Startup Community

I have got some bad news to break. No one really cares about you or your startup. It’s sad, but it’s true. There are many benefits of a startup community, but it’s all about the relationships you make.

Until you see some level of success, you are just another person, creating yet another company.

Even Mark Zuckerberg was famously turned down by his friends. He invited five people to help with the pre-curser to Facebook, and only two showed up. They are both billionaires today.

How then do you make sure your voice is heard? How do you get people to listen to your idea? Provide feedback? And potentially join your company?

12 months ago I was sitting in the same position you are. I had no network, no contacts and no job in a “startup.”

The only difference?

I knew that no one “really” cared about what I was working on.

We all see this time and time again. The posts in Facebook groups asking for someone to complete a survey.
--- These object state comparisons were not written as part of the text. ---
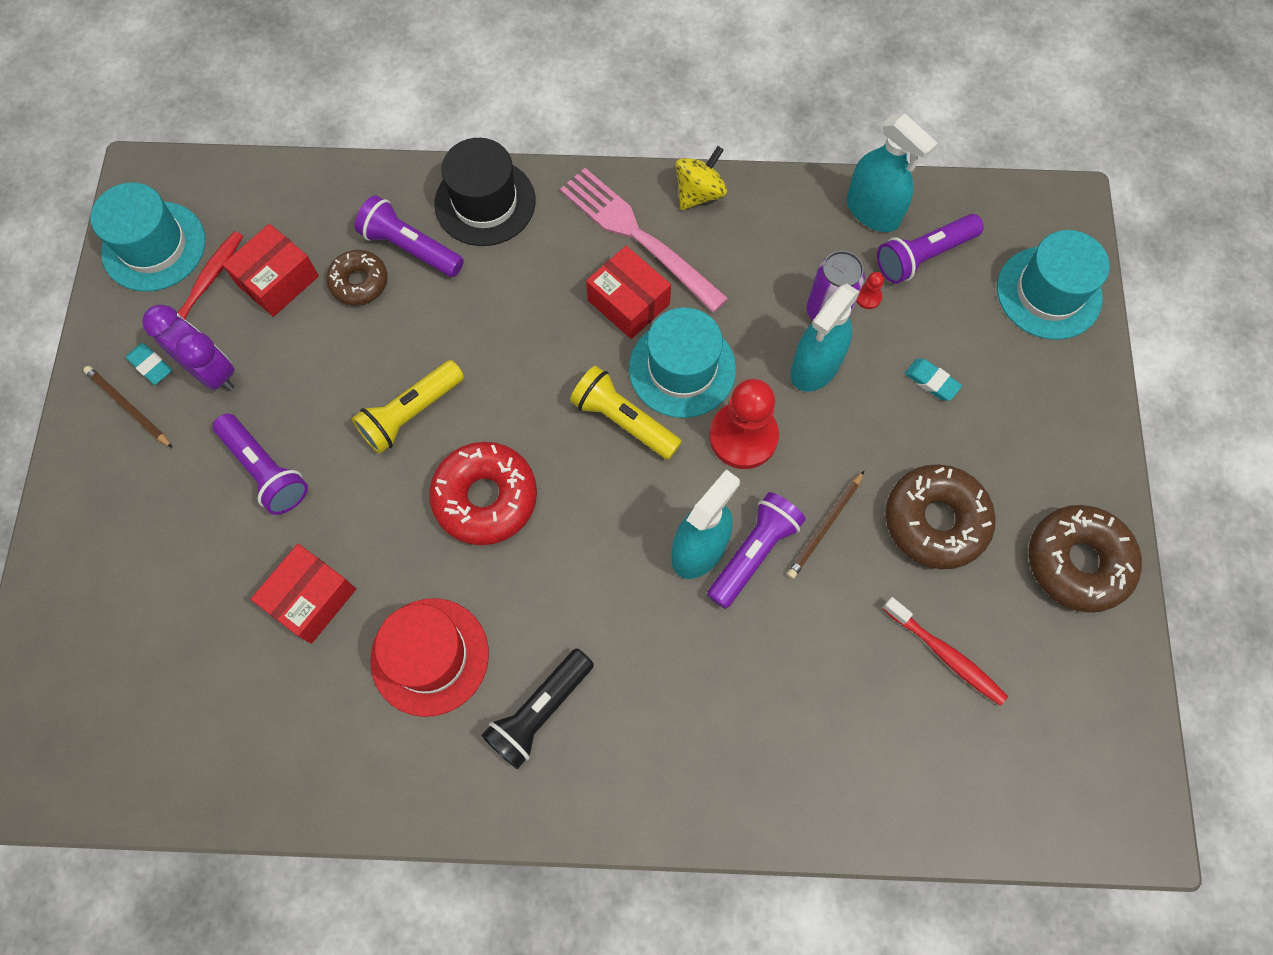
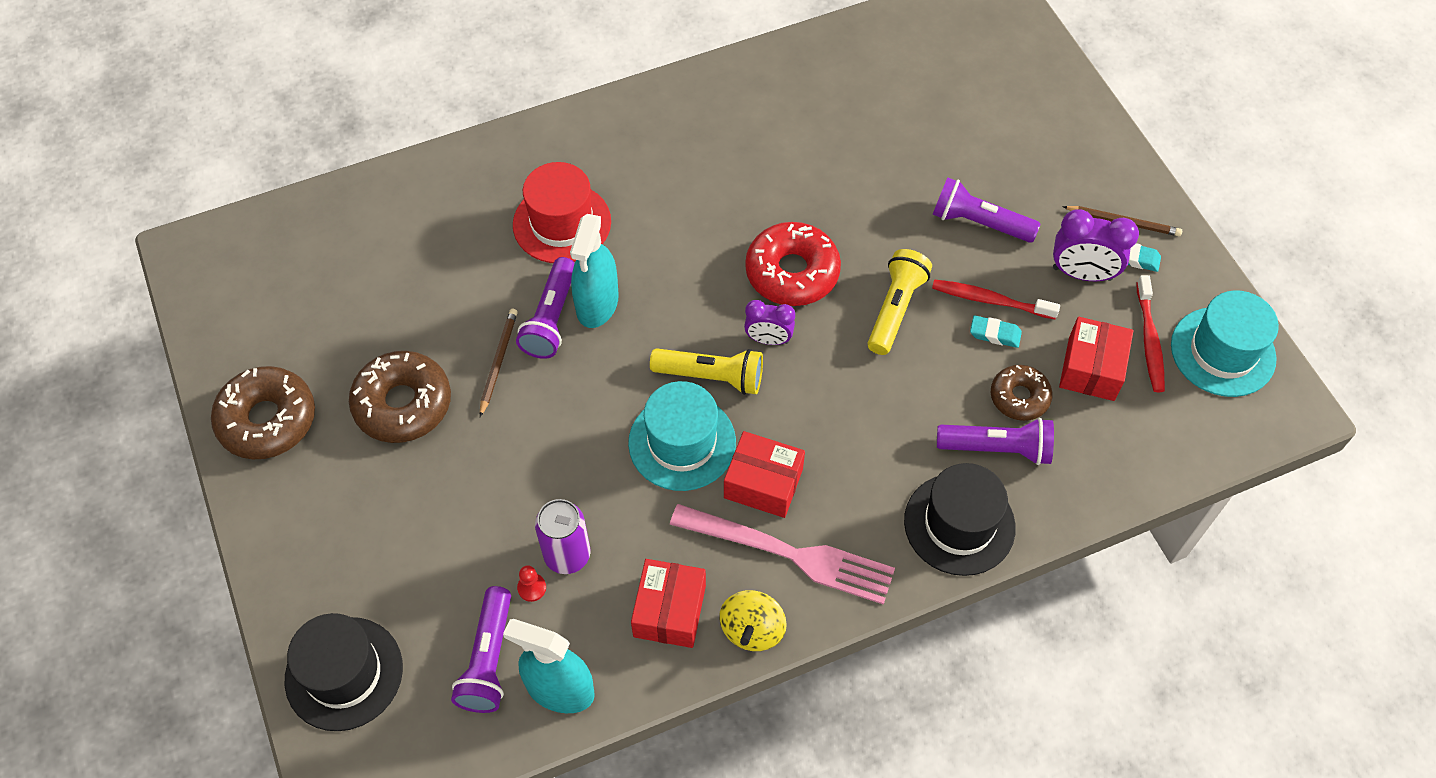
camera: 155 degrees right, 10 degrees down
(311, 598) = (878, 157): red box -> red box (669, 611)
(430, 656) = (766, 157): red hat -> red hat (562, 223)
(540, 711) = (666, 156): black flashlight -> none
(549, 435) = (768, 339): none -> purple clock
(743, 436) = (599, 406): red pawn -> none
(815, 366) = (558, 496): turquoise spray bottle -> none
(923, 256) = (489, 659): purple flashlight -> purple flashlight turned 150 degrees clockwise
(931, 381) = (441, 527): turquoise eraser -> turquoise eraser (995, 334)
(945, 655) = (366, 307): red toothbrush -> red toothbrush (990, 300)
(1048, 293) = (344, 673): turquoise hat -> black hat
To join a company as a co-founder, or to test out their product.

Unless you are already well known, more often than not your posts go unanswered. Or at best receive one or two quick comments.

But if you recognize that no one cares, then you can at least do something about it. And the best way to make people care is to do something for them first.
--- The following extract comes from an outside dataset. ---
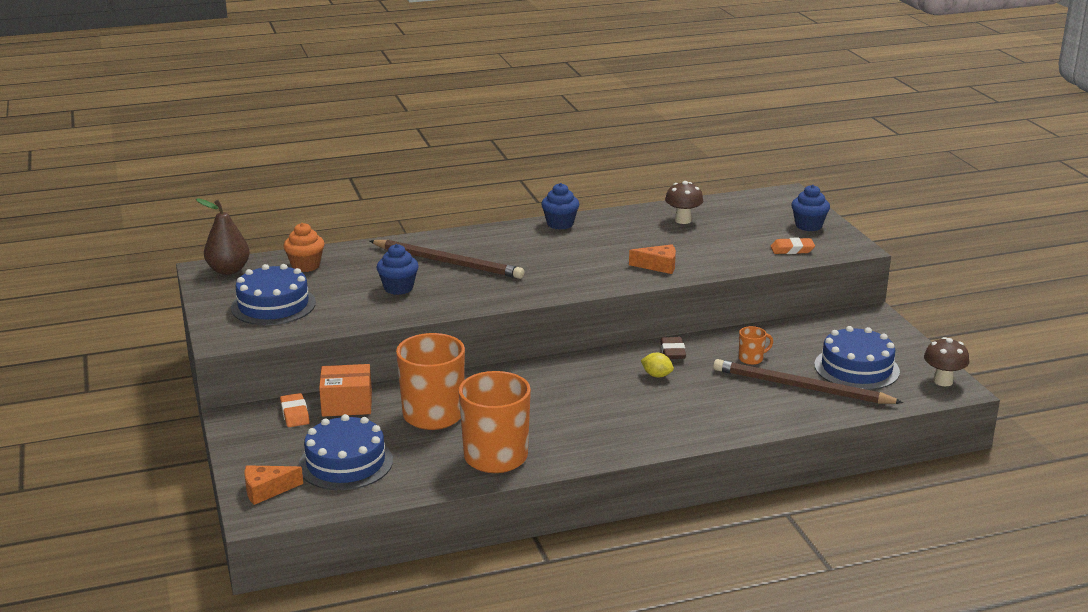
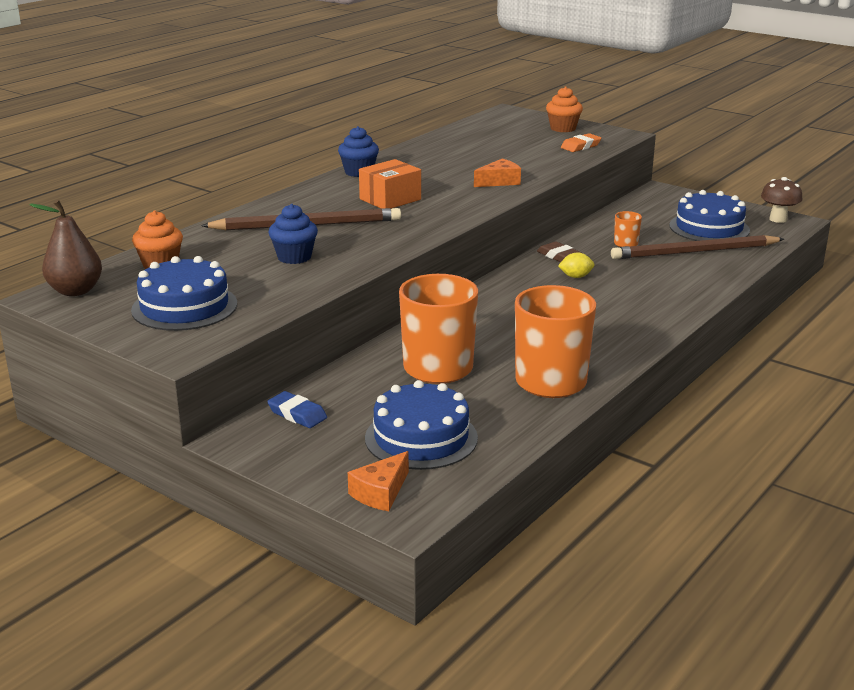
camera: 35 degrees left, 0 degrees up
(295, 414) = (297, 414): orange eraser -> blue eraser
(347, 404) = (338, 387): orange box -> orange box (390, 199)
(683, 220) = (459, 146): brown mushroom -> none
(808, 226) = (563, 128): blue cupcake -> orange cupcake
I have always been passionate about business and entrepreneurship. I am also very fond of keeping up to date with news and what is happening in the industry, so I started a free newsletter.

Startup Soda is simplistic. It provides the ten best articles from the Australian startup ecosystem each day. I don’t spend any money or marketing. But it has grown through word of mouth alone to now have an audience of more than 500.

I set out to help others first. So I provide free ads to startups, promote events and connect people I know. I do all this for free. The goal is not to make money, but to create value for others.

And, I think this could be key. If you want to “join” a startup community, you cannot “ask” or expect people to “help” you.

This, in turn, has built my own profile. People began reaching out to share their ideas and ask for feedback. I gladly used the experience I have from running my past businesses to help where I could.

While I did this without any expectation of getting something back in return – I also knew that if I needed something in the future, I now had a network to speak to.

Sure enough, that time eventually came. About four months ago I had the idea for Task Pigeon. It’s a task management web application, and I was entering a competitive space, so I wanted to get feedback first.

Instead of reaching out cold I had a network of people I had helped in some way. The result? 85% of the people I asked provided feedback.

Not only did I get a high response rate, but some people wrote paragraphs of text. They weren’t just doing me the courtesy of replying. They were genuinely sharing their thoughts and taking the time to do so.

Since then, Task Pigeon has come a long way. We recently launched our beta with around 150 people. This reminded me again of the power of a network and helping others first.

Leading up to the launch. I was openly sharing my startup story by writing on our Task Pigeon blog. Our goal was to provide entertaining content about

On the day of launch, I posted heavily in Facebook groups I frequently interact in. The response floored me!

So many people I had spoken to in the past “liked” or “commented” on the post. A bunch also messaged me privately.

This all helped keep the post front and center in the group for more than a day. The net effect being more beta sign ups and feedback.

Then, the noise died down …

What launching Task Pigeon has taught me is the value of a network.

Launching a startup is hard. The more people you have invested in are likely to support your journey. It all starts with networking.

Do small things for people, help them, build relationships, without expecting anything in return.

Nobody is going to do the networking for you. You have to be willing to step outside of your comfort zone and help people first.

The startup relationships you make may just change your life!